Der Vorsitzende des Verkehrsausschusses im Bundestag, Tarek Al-Wazir (Grüne), findet es gut, dass sich der ehemalige Bundesverkehrsminister Andreas Scheuer (CSU) wegen einer mutmaßlichen Falschaussage im Zusammenhang mit der gescheiterten Autobahnmaut vor Gericht verantworten muss. Es sei gut, dass jetzt in einem Gerichtsverfahren geklärt werde, ob Scheuer den Deutschen Bundestag im Untersuchungsausschuss belogen habe, sagte Al-Wazir zu t-online.
„Ein Untersuchungsausschuss ist nicht die Muppets-Show, die der Belustigung der Öffentlichkeit dient, sondern ein Kontrollinstrument des Parlaments und dient der lückenlosen Aufklärung von mutmaßlichem Fehlverhalten“, sagte der Grünen-Politiker weiter. „Wer hier lügt, muss dafür auch zur Rechenschaft gezogen werden“, forderte er. „Es war immer mehr als zweifelhaft, dass Andreas Scheuer sich an den Inhalt des entscheidenden Gesprächs angeblich nicht erinnern konnte, in dem es darum ging, ob ein Urteil des Europäischen Gerichtshofs vor Vertragsunterzeichnung abgewartet werden soll.“
Das Landgericht Berlin teilte am Freitag mit, die Anklage gegen den früheren Politiker und heutigen Unternehmer zuzulassen. Ein Termin für die Gerichtsverhandlung steht noch nicht fest.
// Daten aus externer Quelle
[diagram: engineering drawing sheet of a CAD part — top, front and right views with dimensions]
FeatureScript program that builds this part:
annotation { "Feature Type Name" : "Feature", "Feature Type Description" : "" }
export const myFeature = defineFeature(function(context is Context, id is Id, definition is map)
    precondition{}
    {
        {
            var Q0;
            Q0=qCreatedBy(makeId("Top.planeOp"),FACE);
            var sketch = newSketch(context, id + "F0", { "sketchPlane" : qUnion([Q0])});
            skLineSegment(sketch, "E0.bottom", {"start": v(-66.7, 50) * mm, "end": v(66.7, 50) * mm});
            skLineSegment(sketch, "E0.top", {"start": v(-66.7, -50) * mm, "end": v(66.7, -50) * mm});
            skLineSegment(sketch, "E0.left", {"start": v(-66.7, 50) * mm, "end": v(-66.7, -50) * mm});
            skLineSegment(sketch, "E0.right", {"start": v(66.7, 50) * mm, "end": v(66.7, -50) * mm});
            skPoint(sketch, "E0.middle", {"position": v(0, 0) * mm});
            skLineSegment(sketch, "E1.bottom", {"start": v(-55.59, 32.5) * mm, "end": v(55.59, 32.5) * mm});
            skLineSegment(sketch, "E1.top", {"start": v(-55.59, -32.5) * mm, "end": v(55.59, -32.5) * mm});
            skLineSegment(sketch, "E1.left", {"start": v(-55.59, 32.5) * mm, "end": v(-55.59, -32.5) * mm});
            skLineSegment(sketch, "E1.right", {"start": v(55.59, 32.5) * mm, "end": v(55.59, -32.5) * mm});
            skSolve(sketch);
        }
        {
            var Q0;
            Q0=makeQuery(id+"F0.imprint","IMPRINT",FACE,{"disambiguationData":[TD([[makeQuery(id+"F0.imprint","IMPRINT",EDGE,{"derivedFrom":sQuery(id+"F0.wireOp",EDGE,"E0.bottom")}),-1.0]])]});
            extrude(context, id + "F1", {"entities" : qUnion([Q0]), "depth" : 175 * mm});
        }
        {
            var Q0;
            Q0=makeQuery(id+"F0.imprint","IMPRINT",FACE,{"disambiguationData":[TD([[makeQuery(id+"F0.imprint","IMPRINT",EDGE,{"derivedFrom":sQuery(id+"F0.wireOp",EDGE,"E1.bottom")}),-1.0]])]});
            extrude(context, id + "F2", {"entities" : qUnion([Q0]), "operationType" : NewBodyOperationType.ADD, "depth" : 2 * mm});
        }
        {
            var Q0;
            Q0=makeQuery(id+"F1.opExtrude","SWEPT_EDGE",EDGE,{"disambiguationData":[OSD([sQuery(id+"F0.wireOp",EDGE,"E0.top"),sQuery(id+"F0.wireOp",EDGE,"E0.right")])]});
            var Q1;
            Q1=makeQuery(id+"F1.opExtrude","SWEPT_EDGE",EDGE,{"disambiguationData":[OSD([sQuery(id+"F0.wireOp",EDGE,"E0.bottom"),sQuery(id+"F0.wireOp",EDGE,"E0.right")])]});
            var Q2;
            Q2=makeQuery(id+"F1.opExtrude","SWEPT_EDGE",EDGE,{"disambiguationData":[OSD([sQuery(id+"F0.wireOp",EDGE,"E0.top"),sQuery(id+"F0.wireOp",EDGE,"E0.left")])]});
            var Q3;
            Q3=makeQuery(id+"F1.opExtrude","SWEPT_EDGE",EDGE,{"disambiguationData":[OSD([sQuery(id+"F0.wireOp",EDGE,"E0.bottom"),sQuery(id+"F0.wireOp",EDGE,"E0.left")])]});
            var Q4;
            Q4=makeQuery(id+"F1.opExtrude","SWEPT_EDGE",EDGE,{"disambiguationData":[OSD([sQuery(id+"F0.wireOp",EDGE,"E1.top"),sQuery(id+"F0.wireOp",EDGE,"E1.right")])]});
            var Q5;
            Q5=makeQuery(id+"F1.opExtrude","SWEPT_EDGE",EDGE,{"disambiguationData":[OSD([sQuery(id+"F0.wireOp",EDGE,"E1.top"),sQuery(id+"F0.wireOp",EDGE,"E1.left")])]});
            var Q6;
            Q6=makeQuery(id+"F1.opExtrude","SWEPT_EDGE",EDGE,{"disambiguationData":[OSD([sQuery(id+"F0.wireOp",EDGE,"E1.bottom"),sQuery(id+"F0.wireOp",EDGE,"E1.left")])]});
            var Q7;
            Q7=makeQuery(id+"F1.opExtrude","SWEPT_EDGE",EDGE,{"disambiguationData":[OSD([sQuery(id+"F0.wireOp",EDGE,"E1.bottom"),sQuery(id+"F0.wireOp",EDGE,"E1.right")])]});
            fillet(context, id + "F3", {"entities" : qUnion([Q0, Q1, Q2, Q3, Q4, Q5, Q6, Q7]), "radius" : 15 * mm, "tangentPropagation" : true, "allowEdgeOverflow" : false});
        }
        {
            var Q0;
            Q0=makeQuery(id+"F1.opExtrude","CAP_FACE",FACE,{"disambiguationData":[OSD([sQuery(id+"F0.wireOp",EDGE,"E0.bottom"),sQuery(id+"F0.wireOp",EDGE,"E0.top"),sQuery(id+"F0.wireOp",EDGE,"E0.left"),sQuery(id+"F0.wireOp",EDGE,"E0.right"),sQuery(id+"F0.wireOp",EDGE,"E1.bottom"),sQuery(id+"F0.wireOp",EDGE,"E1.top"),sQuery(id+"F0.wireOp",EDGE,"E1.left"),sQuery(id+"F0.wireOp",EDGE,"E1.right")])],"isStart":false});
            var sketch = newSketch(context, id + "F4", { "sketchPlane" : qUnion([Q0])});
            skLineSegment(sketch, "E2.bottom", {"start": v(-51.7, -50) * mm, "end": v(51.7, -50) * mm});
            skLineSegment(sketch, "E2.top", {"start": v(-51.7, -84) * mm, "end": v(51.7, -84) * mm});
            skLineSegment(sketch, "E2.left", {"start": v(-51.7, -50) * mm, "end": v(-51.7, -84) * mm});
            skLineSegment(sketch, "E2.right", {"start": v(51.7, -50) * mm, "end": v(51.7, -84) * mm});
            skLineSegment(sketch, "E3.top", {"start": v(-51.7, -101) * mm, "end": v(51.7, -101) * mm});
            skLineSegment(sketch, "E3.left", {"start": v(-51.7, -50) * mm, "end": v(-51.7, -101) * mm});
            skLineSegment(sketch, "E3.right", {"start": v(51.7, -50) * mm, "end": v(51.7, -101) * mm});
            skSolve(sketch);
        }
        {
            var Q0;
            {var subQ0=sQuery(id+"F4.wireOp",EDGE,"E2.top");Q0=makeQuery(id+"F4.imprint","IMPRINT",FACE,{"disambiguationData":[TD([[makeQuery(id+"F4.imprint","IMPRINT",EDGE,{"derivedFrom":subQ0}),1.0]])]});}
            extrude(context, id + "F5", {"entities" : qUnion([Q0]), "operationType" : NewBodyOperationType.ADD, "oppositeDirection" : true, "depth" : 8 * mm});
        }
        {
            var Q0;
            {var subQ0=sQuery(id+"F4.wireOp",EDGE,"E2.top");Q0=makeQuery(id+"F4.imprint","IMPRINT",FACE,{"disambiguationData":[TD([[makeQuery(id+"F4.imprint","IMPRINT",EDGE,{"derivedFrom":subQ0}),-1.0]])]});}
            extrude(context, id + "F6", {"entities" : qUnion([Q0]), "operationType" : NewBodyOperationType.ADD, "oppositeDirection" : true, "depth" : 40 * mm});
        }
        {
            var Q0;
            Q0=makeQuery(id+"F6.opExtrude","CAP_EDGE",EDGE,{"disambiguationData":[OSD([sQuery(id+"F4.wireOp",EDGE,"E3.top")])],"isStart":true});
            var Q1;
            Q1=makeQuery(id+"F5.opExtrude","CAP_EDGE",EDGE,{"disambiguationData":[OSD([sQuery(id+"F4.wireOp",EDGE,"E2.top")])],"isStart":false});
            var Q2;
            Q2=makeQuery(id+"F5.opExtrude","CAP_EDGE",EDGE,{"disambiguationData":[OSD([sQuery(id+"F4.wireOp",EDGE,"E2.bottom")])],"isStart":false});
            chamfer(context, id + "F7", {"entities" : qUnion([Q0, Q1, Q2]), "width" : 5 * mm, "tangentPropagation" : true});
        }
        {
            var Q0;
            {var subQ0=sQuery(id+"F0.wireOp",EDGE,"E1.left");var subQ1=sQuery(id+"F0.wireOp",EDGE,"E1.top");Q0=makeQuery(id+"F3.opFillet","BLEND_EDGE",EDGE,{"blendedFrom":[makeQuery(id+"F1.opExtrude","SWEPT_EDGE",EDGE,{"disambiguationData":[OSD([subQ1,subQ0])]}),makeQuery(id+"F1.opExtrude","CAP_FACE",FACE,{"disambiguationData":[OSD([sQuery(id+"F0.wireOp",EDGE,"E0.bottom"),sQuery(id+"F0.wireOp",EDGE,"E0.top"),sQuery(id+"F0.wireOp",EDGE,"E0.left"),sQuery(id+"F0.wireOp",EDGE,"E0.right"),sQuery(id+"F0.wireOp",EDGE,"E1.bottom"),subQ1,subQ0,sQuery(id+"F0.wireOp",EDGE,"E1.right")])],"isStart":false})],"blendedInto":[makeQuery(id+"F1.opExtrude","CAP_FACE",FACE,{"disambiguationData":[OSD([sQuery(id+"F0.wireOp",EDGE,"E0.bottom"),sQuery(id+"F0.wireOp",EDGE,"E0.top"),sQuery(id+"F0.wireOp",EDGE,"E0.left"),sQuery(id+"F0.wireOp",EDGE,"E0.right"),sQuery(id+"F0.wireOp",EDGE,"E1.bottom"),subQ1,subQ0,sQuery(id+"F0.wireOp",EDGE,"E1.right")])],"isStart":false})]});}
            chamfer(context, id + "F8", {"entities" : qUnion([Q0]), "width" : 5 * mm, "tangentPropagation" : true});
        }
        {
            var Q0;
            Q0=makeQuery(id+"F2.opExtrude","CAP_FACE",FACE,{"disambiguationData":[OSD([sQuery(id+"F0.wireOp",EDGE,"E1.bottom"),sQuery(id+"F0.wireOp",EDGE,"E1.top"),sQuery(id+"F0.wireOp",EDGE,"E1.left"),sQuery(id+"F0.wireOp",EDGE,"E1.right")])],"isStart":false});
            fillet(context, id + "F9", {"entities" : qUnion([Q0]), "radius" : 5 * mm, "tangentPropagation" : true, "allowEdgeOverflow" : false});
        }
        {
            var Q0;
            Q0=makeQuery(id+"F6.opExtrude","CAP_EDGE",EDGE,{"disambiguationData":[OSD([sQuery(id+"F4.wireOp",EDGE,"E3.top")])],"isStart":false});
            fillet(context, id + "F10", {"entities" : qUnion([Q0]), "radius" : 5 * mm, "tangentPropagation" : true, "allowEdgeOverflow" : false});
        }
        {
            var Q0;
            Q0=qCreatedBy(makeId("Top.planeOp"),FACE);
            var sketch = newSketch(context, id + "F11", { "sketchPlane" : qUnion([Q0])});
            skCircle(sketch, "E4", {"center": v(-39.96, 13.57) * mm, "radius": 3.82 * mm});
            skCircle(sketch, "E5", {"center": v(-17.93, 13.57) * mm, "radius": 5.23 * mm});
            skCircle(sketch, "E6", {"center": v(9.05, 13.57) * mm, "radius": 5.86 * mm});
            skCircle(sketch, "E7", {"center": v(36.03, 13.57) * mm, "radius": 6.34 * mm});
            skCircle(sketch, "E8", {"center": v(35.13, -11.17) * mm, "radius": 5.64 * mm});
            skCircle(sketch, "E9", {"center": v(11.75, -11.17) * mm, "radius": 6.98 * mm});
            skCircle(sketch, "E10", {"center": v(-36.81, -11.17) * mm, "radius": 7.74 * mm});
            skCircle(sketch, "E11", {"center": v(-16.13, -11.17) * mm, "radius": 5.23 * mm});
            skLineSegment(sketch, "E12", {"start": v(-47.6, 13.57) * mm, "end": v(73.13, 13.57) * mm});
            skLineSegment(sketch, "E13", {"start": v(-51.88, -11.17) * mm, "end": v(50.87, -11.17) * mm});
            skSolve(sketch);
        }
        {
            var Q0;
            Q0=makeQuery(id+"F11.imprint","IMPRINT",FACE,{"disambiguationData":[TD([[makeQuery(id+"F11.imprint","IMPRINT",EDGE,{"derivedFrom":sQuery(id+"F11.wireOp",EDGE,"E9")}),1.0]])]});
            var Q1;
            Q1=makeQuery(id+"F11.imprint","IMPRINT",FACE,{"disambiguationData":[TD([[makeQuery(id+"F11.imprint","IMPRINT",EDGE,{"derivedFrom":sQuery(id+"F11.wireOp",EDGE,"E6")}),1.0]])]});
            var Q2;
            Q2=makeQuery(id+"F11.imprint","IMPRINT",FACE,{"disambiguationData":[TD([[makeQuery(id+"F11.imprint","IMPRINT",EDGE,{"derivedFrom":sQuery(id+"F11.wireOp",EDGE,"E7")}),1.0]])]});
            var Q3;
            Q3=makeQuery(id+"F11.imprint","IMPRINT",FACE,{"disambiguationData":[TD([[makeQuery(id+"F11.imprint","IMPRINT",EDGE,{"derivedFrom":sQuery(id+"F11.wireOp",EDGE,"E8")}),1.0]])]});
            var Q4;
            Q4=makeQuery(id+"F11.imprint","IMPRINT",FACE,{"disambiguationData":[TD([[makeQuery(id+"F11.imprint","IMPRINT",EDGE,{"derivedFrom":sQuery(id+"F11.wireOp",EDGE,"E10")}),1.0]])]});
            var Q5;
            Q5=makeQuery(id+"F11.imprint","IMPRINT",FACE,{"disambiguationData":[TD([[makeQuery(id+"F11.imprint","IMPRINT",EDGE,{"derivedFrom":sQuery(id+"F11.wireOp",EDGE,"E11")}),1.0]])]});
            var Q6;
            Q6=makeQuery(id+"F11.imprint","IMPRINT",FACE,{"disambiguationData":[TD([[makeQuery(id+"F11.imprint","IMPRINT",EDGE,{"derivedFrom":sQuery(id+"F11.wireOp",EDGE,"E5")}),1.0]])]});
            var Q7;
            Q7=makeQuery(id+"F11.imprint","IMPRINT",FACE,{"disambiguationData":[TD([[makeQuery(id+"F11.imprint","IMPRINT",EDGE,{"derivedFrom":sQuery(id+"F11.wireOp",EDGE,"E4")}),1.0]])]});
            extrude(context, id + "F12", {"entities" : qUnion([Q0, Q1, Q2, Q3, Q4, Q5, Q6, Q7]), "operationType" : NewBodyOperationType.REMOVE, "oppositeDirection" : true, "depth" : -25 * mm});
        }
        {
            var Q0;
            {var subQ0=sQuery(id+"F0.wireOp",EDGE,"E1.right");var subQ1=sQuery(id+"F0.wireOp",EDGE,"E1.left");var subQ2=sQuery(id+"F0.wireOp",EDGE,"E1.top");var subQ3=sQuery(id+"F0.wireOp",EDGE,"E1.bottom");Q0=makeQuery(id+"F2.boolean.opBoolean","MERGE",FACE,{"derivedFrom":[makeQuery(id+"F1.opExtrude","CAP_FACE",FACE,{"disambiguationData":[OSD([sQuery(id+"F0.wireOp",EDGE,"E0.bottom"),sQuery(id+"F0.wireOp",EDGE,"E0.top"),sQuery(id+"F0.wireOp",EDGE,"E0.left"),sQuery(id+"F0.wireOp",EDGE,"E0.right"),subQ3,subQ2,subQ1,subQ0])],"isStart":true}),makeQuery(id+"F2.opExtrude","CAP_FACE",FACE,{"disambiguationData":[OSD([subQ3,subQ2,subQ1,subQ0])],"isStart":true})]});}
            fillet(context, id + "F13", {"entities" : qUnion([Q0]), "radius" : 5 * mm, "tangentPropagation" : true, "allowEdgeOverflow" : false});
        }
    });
Die Staatsanwaltschaft wirft Scheuer eine Falschaussage vor dem Pkw-Maut-Untersuchungsausschuss des Bundestags vor. Ob der Vorwurf zutrifft, will das Gericht nun herausfinden – es verwies darauf, dass für Scheuer die Unschuldsvermutung gilt.
Al-Wazir: Scheuer hat auch politische Verantwortung nicht übernommen
Al-Wazir sagte weiter, man müsse kein Europarechtsexperte sein, um zumindest die Frage zu stellen, ob eine von der CSU selbst immer als „Ausländer-Maut“ bezeichnete Abgabe, die explizit niemanden im Inland etwas kosten sollte, nicht gegen Europarecht verstoße, sagte Al-Wazir weiter. Es ginge um inzwischen 270 Millionen Euro Schadensersatz an die Mautbetreiber. Dafür habe Scheuer noch nicht einmal die politische Verantwortung übernehmen wollen.
Mindestens genauso ärgerlich wie der entstandene finanzielle Schaden sei, dass das Thema PKW-Maut durch das „Scheuer-Debakel“ politisch auf Jahre verbrannt worden sei, fügte der Grünen-Politiker hinzu. „Hoffentlich hilft dieses Gerichtsverfahren jetzt auch dabei, diese Debatte ehrlich und konstruktiv zu führen.“ Hier stehe klar auch die Union in der Verantwortung, „das von ihr selbst angerichtete Chaos zu überwinden und kluge, an der Sache und nicht an Wahlkampagnen orientierte, gemeinsame Lösungen“ zu finden, so Al-Wazir weiter.